Словно приросшие к полке, там стояли Библия, "Свинцовые времена" - пухлый "кирпич", посвященный студенческим беспорядкам и терроризму в Германии, - и томик историй про Шерлока Холмса.
Тойер осторожно снял книги с полки. Никакой пыли. Для сравнения он дотронулся до атласа - тот стоял справа и завершал ряд, превосходно подобранный по цвету и величине. Несколько пылинок остались на подушечках пальцев. Значит, эти три книги Роня читала настолько часто, что даже отважилась пойти против маниакальной аккуратности хозяина дома (наверняка это далось ей нелегко).

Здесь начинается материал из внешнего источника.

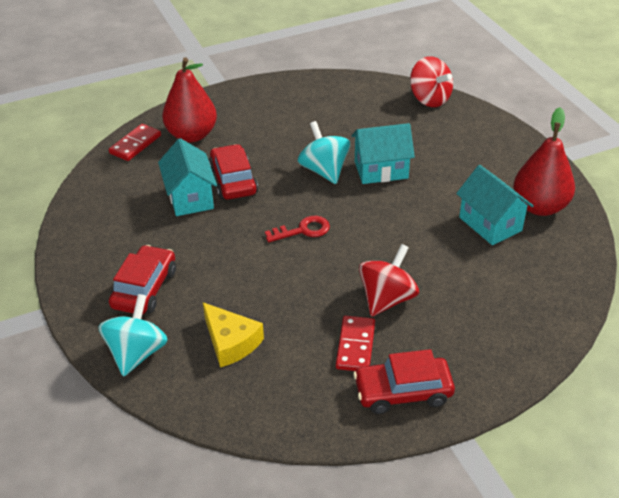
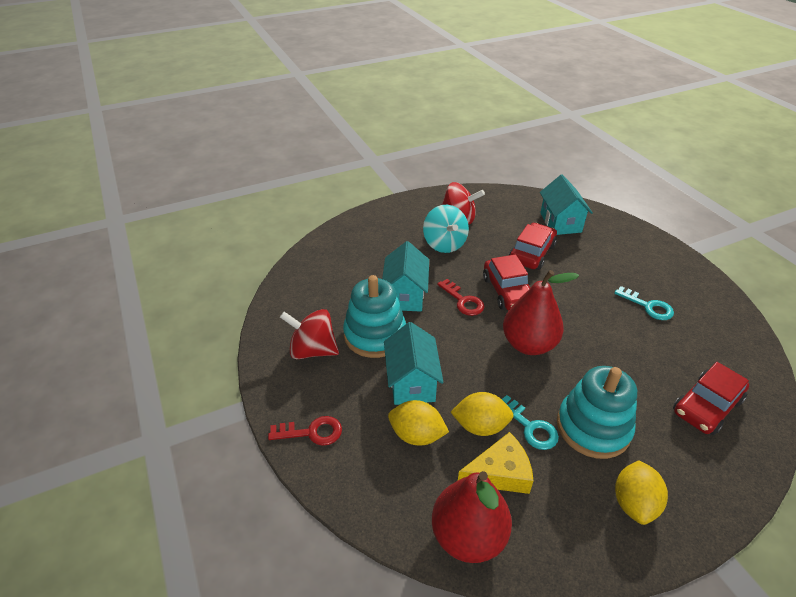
red domino: 2 -> 0
red key: 1 -> 2
turquoise key: 0 -> 2
turquoise spinning top: 2 -> 1
turquoise stacking toy: 0 -> 2
yellow lemon: 0 -> 3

Будь там Герман Гессе, гетевский "Вертер" или что-либо такое же драматическое (сыщик не читал подобных книг давным-давно, пожалуй, со школьных времен), он был бы вынужден задуматься над версией добровольного ухода девочки. Но эти три книги?
Тойер опять сидел внизу с мужчинами. Не считая странного выбора книг, он ничего в комнате Рони не обнаружил, ни дневника, ни писем.
- Единственное, что мне бросилось в глаза… - сыщик начал фразу, еще не зная, как ее закончит, - …никаких памятных штучек. Конечно, не всякая девочка регулярно пишет дневник, но многие пытаются это делать, хотя бы временами. И письма, у нее ведь ни одного письма. А еще никаких вещиц на память, даже о матери…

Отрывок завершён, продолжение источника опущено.